**Task goal:** Please copy the part of the web tables text starting at "The key question" and ending at "of that method." word for word.
(Beginning of Given text)
The power of tables of the WEB

- autor: tsissput

Witam wszystkich,
w zalaczniku przedstawiam moje zaliczeniowe streszczenie trzech artykulow dot. bardzo ciekawej technologii Web Tables. Jest to próba wywnioskowania danych relacyjnych poporzez agregację ogromnych ilości danych pobranych z internetu. . Na co dzien zajmuje sie zupelnie innymi tematami (SAP Defect Management/ Test Management). Wspomniane artykuly byly dla mnie ciekawa ‚wycieczka’ w swiat danych relacyjnych. Uciesza mnie wnioski i komentarze przeslane na adres: agnieszka.krzeminska@ingenieur.de.
Pozdrawiam
A.Krzeminska, Frankfurt/ Main

1. Motivation
This assignment is prepared on the base of three articles provided by Dr hab. Mikolaj Morzy. I tried to find out how to use outcomes from researches of web tables for searching among web-based repositories at global IT organizations (Logica or Deutsche Bank AG).
2. First paper: ‘Entity Relation Discovery from Web Tables and Links’
The World-Wide Web consists a huge number of not well sructured texts and a vast amount of structured data e.g. Web tables. Such tables are a type of structured information which is pervasive on the web, therefore Web-scale methods that automatically extract web tables are studied intensively.
In the database vernacular, a table is defined as a set of tuples which have the same attributes. By analogy, a web table is defined as a set of rows (corresponding to database tuples) which have the same column headers (corresponding to database attributes). That is why, to extract a web table is to extract a relation on the web. In databases, tables often contain foreign keys with reference to other tables. As a consequence, hyperlinks inside a web table sometimes function as foreign keys to other relations whose tuples are contained in the hyperlink’s target pages.
The key question pointed out in this article is:
• Is it possible to discover new attributes for web tables by exploring hyperlinks inside them?
Proposed solution takes a web table as input. Frequent patterns are generated as new candidate relations by following hyperlinks in the web table. The confidence of candidates is evaluated, and trustworthy candidates are selected to become new attributes for the table. Experiments performed on a variety of web domains justify the usefulness of that method.
The Web has structural and relational character. It is presented in the article on the example of a page, where employees in an academic department are listed. This table has four columns, each with a domain-specific label and type, wherein the ‘name’ column contains a group of hyperlinks pointing to the homepage of the listed person. According to Cafarella, this web table has a character of a small relational database -> even if it lacks the explicit meta-data traditionally associated with a database.
(End of Given text)
(Beginning of Raw data)
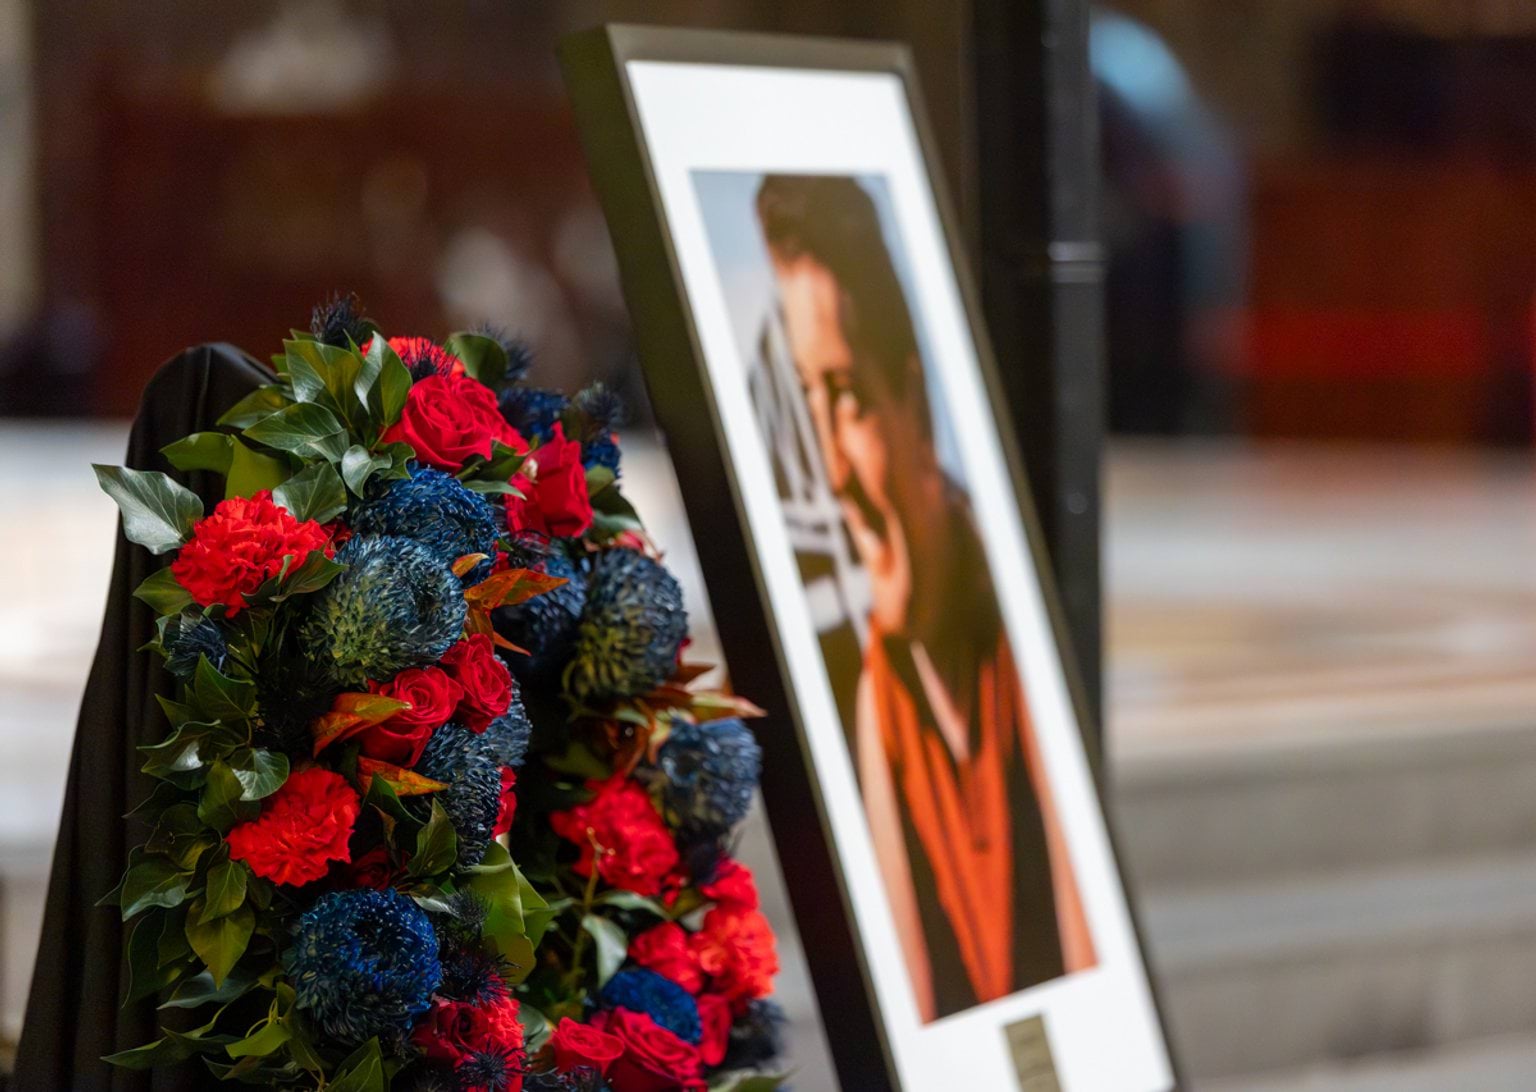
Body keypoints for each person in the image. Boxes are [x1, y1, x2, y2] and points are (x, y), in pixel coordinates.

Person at [755, 175, 1095, 1021]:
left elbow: (1095, 988)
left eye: (851, 398)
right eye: (811, 402)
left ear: (914, 394)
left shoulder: (1016, 630)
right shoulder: (883, 697)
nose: (833, 469)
(End of Raw data)
**Result below:**
The key question pointed out in this article is:
• Is it possible to discover new attributes for web tables by exploring hyperlinks inside them?
Proposed solution takes a web table as input. Frequent patterns are generated as new candidate relations by following hyperlinks in the web table. The confidence of candidates is evaluated, and trustworthy candidates are selected to become new attributes for the table. Experiments performed on a variety of web domains justify the usefulness of that method.